Question

The value of $\tan^{-1}(\sqrt{3}) - \sec^{-1}(-2)$ will be:

• A. $\pi$
• B. $-\dfrac{\pi}{3}$
• C. $\dfrac{\pi}{3}$
• D. $\dfrac{2\pi}{3}$

Hint:

For inverse trigonometric functions, remember that the range for $\tan^{-1}(x)$ is $(-\frac{\pi}{2}, \frac{\pi}{2})$ and for $\sec^{-1}(x)$ is $[0, \pi] \setminus \dfrac{\pi}{2}$.

Answer 1

The Correct Option is D

We need to evaluate $\tan^{-1}(\sqrt{3}) - \sec^{-1}(-2)$. Let's do this step by step.

Step 1: Evaluate $\tan^{-1}(\sqrt{3})$.
The value of $\tan^{-1}(\sqrt{3})$ is the angle whose tangent is $\sqrt{3}$. We know that: \[ \tan\left(\dfrac{\pi}{3}\right) = \sqrt{3} \] So, \[ \tan^{-1}(\sqrt{3}) = \dfrac{\pi}{3}. \]

Step 2: Evaluate $\sec^{-1}(-2)$.
The value of $\sec^{-1}(-2)$ is the angle whose secant is $-2$. The secant function is the reciprocal of the cosine function, so we are looking for the angle whose cosine is $-1/2$. This corresponds to the angle: \[ \sec^{-1}(-2) = \dfrac{2\pi}{3}. \]

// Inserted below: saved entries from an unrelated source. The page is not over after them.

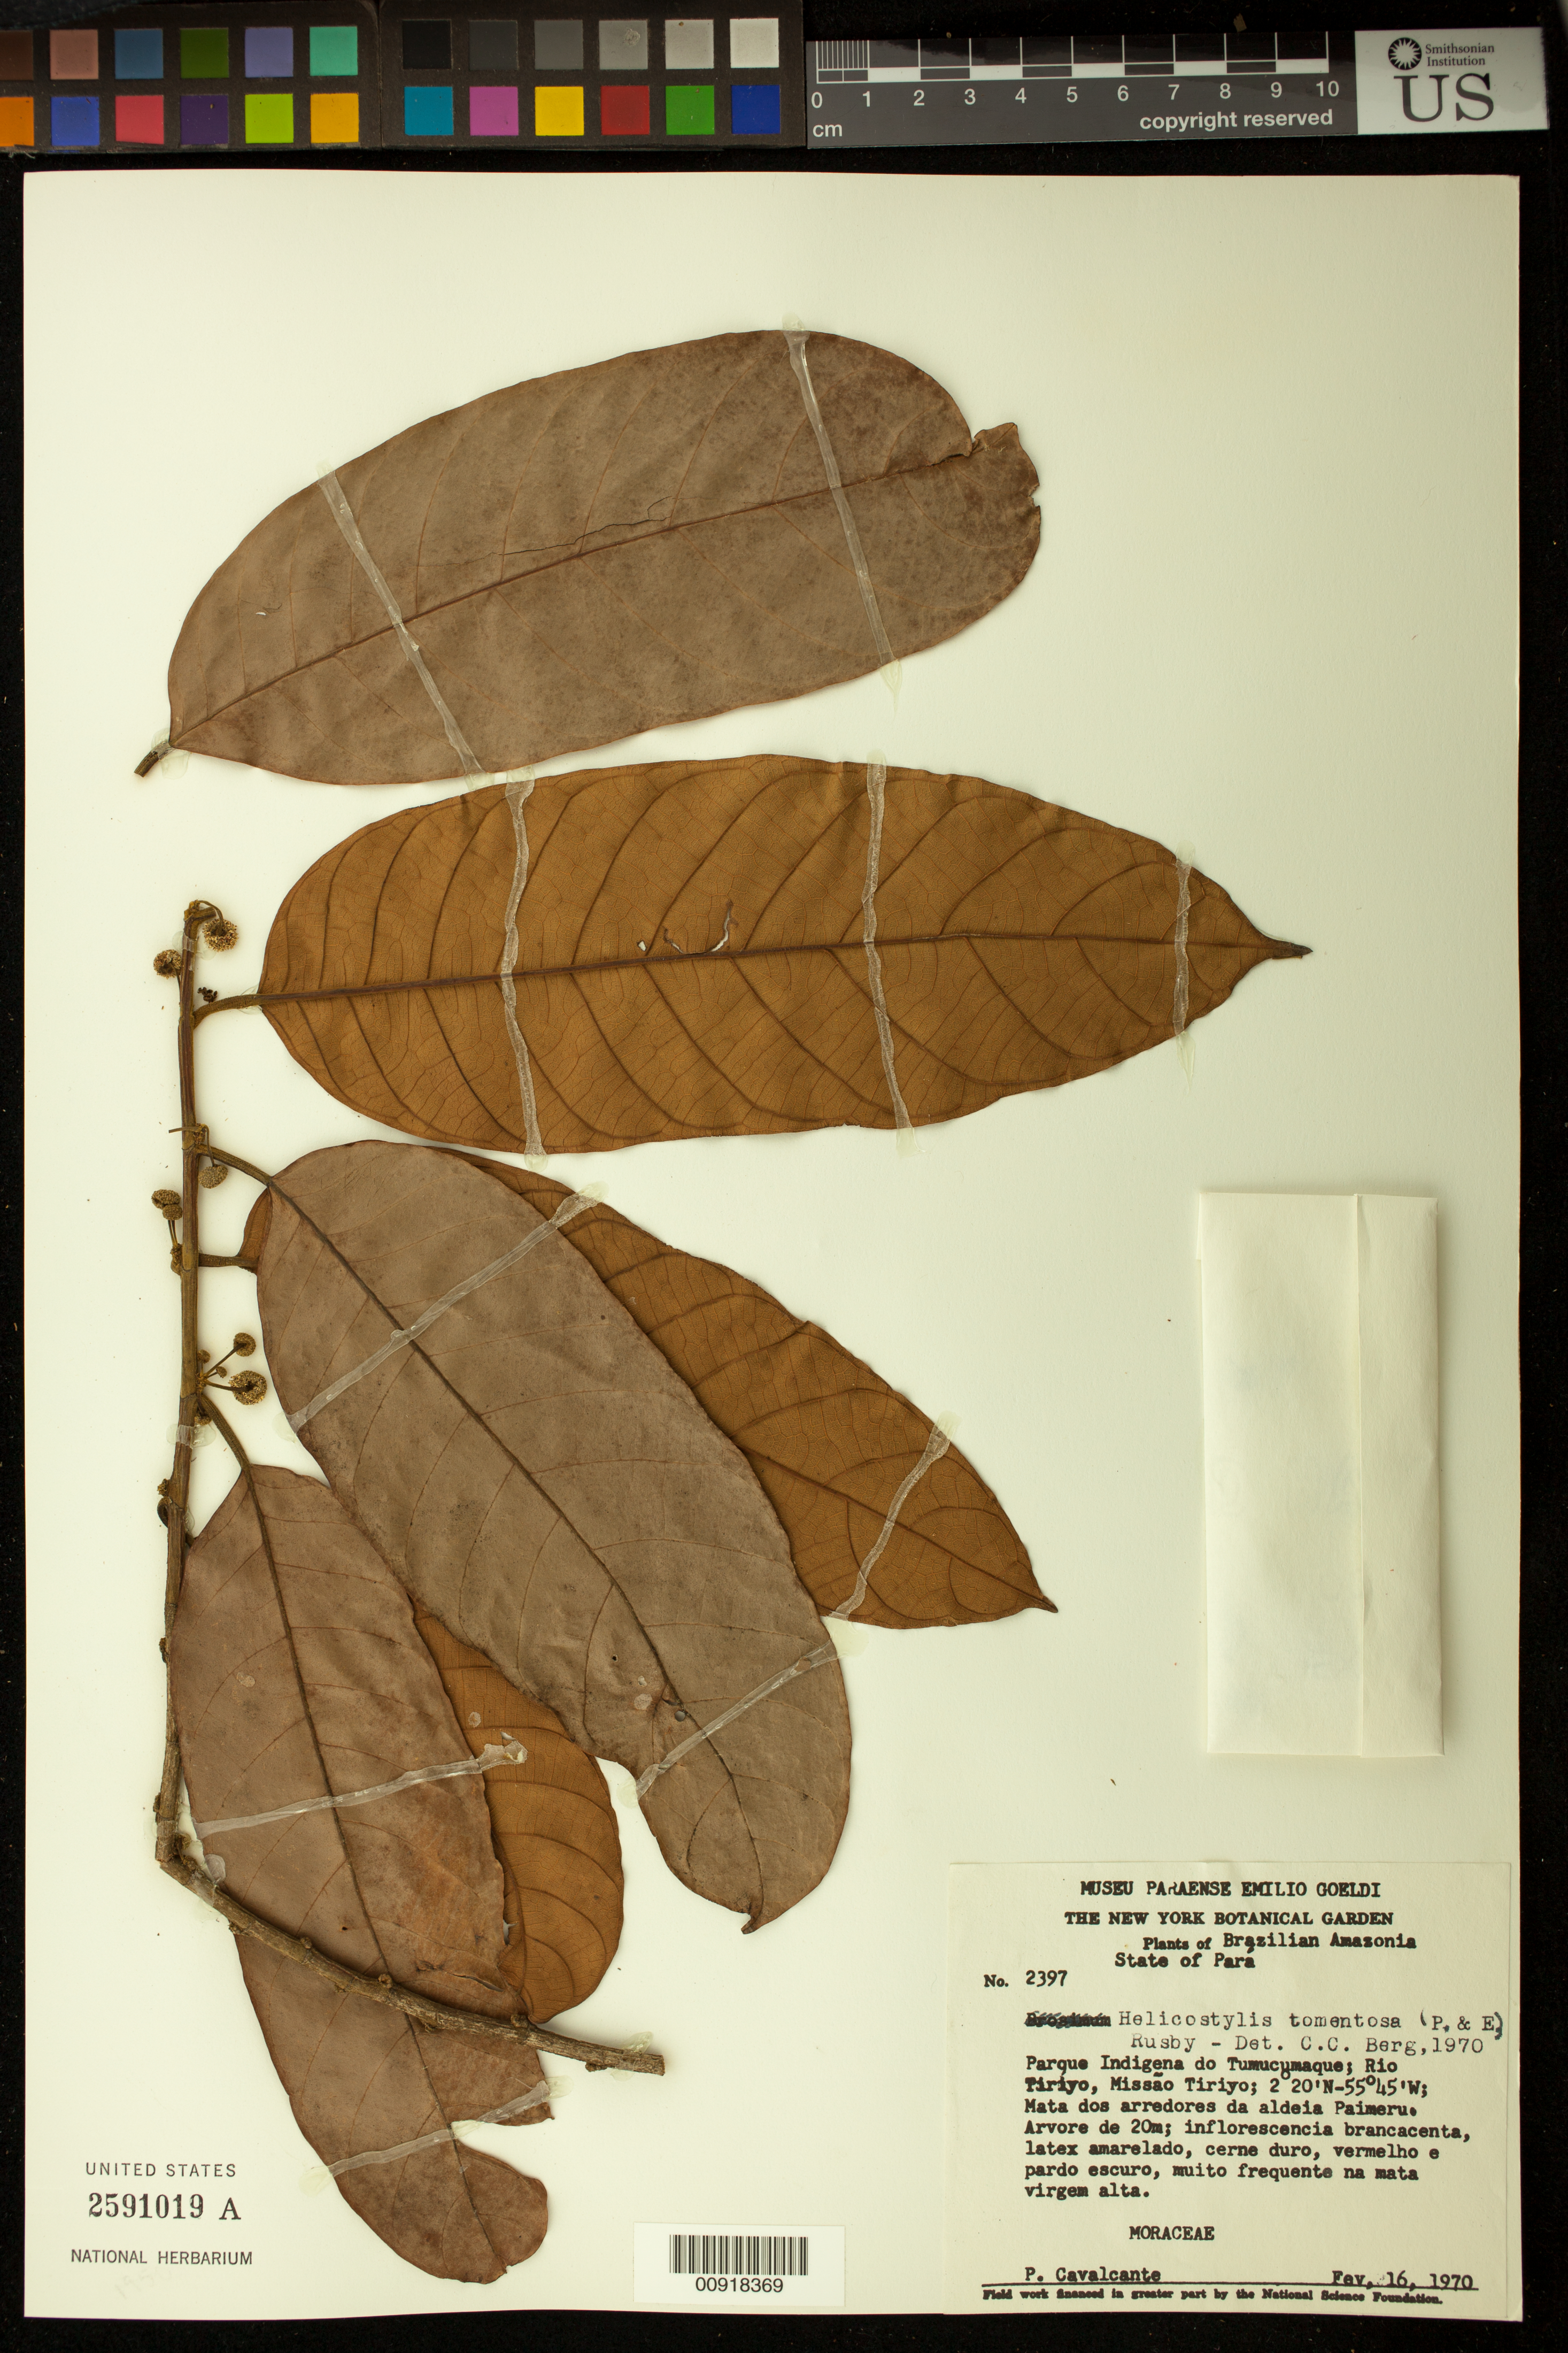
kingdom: Plantae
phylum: Tracheophyta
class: Magnoliopsida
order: Rosales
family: Moraceae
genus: Helicostylis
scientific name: Helicostylis tomentosa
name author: (Poepp. & Endl.) Rusby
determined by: Berg, C. C.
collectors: P. B. Cavalcante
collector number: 2397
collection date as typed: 16-Feb-70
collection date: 1970-02-16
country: Brazil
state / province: Pará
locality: Parque Indigena do Tumucumaque, Río Tiriyo, Missao Tiriyo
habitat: Mata dos arredores da aldeia Paimeru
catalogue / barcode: US 2591019A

Step 3: Subtract the two values.
Now, we subtract the two values we calculated: \[ \tan^{-1}(\sqrt{3}) - \sec^{-1}(-2) = \dfrac{\pi}{3} - \dfrac{2\pi}{3} = -\dfrac{\pi}{3}. \]

Step 4: Conclusion.
The correct answer is (D) $\dfrac{2\pi}{3}$.